Thursday 9 July 2015

Tech Talk With Jude Skeers #6 - His Medallion Journey

This Tech Talk is a fascinating view on the evolution of Jude Skeers' knitted circles.

“How to knit a flat circle?” was the assignment that I set myself in the late 1970’s. For the next thirty years this undertaking and its resolution that dominated my art knitting.  Medallion knitting was the title of Tech Talk in ‘Yarn #27’, it investigated the background and process of this knitting technique. This tech talk looks at my adventures and misadventures with Medallion knitting.

The first framed wall hangings that I knitted, when I set out to turn my skills in garment knitting into creating knitted art pieces, were squares, octagons and dodecagons.
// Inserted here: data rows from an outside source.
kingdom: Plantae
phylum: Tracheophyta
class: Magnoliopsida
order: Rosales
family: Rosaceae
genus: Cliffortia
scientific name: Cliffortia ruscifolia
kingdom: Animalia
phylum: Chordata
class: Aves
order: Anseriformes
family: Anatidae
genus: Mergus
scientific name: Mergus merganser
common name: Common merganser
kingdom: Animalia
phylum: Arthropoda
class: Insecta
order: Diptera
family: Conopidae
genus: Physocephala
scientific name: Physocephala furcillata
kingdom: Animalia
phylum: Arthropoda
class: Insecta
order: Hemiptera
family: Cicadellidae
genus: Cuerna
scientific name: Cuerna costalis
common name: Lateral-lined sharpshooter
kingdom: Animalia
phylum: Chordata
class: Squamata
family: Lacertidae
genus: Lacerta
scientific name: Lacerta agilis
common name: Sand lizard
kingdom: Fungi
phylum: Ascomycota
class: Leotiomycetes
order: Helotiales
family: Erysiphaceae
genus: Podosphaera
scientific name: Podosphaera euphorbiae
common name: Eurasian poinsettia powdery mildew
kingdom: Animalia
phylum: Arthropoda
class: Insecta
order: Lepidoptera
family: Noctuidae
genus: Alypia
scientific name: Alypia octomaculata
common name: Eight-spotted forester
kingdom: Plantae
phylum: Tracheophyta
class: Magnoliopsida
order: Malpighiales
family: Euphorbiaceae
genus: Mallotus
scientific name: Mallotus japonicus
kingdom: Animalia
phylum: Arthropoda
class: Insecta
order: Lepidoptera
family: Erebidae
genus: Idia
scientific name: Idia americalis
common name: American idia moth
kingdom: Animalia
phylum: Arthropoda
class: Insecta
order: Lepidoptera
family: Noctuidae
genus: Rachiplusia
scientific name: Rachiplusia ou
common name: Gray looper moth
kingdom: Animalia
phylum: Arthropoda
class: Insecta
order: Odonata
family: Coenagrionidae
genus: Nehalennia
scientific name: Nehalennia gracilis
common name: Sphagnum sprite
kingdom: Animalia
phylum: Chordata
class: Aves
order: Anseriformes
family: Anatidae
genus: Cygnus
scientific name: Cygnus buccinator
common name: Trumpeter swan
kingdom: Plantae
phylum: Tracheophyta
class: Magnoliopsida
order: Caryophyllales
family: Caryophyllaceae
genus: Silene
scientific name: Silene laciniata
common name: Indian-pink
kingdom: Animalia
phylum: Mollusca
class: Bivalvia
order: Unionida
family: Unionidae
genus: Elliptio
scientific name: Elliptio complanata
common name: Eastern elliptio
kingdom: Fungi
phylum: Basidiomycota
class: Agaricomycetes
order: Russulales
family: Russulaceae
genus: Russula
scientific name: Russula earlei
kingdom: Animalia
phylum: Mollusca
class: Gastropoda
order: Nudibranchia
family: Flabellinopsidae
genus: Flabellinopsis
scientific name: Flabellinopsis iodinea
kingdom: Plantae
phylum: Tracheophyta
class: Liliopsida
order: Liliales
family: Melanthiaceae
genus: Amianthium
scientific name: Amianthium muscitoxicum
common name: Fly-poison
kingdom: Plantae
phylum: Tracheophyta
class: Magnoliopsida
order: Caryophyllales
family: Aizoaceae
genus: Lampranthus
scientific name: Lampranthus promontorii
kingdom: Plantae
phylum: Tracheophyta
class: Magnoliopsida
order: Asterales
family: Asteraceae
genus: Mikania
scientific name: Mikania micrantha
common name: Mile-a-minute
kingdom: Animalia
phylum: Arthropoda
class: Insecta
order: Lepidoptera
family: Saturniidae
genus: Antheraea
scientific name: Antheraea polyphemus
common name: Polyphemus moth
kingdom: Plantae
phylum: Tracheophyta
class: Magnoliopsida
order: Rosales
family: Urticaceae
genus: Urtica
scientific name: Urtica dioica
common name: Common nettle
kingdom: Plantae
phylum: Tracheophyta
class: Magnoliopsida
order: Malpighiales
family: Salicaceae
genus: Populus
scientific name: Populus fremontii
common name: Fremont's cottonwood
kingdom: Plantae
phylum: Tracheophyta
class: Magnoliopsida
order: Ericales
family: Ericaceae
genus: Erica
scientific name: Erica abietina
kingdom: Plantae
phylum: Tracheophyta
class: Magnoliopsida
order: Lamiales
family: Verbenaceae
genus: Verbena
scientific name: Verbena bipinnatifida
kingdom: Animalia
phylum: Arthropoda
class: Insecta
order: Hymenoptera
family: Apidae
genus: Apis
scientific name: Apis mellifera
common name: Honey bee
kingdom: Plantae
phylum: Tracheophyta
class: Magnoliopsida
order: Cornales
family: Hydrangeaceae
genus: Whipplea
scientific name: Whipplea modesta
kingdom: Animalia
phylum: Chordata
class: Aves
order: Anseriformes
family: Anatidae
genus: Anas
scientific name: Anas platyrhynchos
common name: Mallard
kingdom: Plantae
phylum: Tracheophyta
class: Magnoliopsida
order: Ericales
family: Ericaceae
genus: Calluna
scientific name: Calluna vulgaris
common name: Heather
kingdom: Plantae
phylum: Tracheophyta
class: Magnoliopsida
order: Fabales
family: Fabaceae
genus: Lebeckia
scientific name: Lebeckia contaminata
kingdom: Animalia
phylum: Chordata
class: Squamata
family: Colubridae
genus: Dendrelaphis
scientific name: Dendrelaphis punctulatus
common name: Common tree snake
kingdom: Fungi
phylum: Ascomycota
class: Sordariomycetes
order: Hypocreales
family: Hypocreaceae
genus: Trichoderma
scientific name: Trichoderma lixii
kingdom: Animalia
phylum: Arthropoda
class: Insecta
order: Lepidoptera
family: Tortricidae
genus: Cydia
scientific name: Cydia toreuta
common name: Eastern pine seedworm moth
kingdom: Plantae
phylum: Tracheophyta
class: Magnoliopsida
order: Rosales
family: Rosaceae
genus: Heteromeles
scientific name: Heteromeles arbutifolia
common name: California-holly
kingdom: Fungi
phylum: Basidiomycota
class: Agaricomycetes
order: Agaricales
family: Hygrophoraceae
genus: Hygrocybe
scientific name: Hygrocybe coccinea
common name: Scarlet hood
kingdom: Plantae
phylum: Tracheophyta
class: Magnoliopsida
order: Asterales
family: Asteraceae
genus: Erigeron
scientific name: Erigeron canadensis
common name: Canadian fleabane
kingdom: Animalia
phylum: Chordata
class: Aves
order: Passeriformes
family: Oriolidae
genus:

Framing these cornered pieces proved to be very unstable process as multi sided frames were only as strong as their weakest joint. It was the collapse of these frames that lead me to endeavour to knit a circle. Knitting, framed in a circle had to be more stable. I calculated that I needed to start at the circumference and decrease at the rate of four stitches a round, then decreasing  faster as the centre of the circle approached. After much trial and error, the formula was mastered. All my early medallions were knitted in this technique from the outside to the centre. My knitting of lace medallions pieces from the centre to the outside didn’t happen until the mid 1980’s. Many years after mastering flat circle knitting I read the chapter on Medallion Knitting in Mary Thomas’s Book of Knitting Patterns which sets out a similar mathematical formula to the one I use.

During the first six years of Medallion knitting I created a wide range of different sized circular art pieces from 60 to 180 centimetres in diameter. Each piece was stretched around a 2.5 centimetre thick circular hoop. I played with using jacquard and cable techniques, separately or together. The works included geometrical shapes, floral images and all white pieces with cabled tree motifs.
In 1982, I completed my most adventurous work circular medallion work - three pieces each 180 centimetres in diameter. Based on an image of the Western Australian Scarlet Banksia, they represented three stages in the life cycle of the flower. This work involved the intertwining of jacquard and coloured cabling techniques including reverse cabling. The work was commissioned for a church in Melbourne.
In the process of knitting a surface cabled piece I created The Echidna.


I made numerous attempts at getting the cables to flatten. My original formula for flat circles just didn’t work. Regardless of how many times I unpicked and reknitted the centre I could not get it to flatten. Finally, as you may recognise in the picture, I placed a broom handle needle in the centre of the framed piece and gave The Echidna a nose. From this failed exercise came my sculptural installation knitting. Ten free standing trees and mushrooms were created over the period from 1984 to 1986. The largest trees were 3 metres high with a span at the top of 180 centimetres.
Reverse cabling in my medallion knitting wasn’t perfected until the late 1980’s with the four pieces that formed the Sunset series. One of this series is pictured. With this technique it was necessary to carry three coloured yarn as the rounds were knitted. By cabling one of the yarns behind the others it was possible to create a different colour sky and horizon.
The most delicate creation of my medallion knitting came in 1986 when my first web was knitted. It is a sixteen or eight sided medallion, which although knitted with over 100 stitches are displayed with only 16 stitches. The other stitches are dropped to create the spaces. Web medallion knitting forms the structure of my environmental installation art works, ranging in size from 25cm to 5 metres in diameter and using materials as diverse as lurex sewing thread to 1 cm diameter rope.
The Black and White patterned piece pictured is my most recent medallion. It perfectly exemplifies a circular medallion knitted by decreasing, even down to the segmentation and the octagon and square at its centre. In the early part of the 1990’s I put a square and a circle together in one medallion. I knitted 15 rounds of a normal medallion square using mitre corners, then changed the decreases process to knit a circle in the centre. In the last three years I have returned to this technique to knit a cabled tree in a circle within a square. I plan to expand on this to move into what I am calling my heirloom period, calculating that it will take 20 squares to create a single panel. At that rate I will need to knit 80 squares to knit counterpanes for my grand children. Thirty years and counting I am still loving knitting medallions.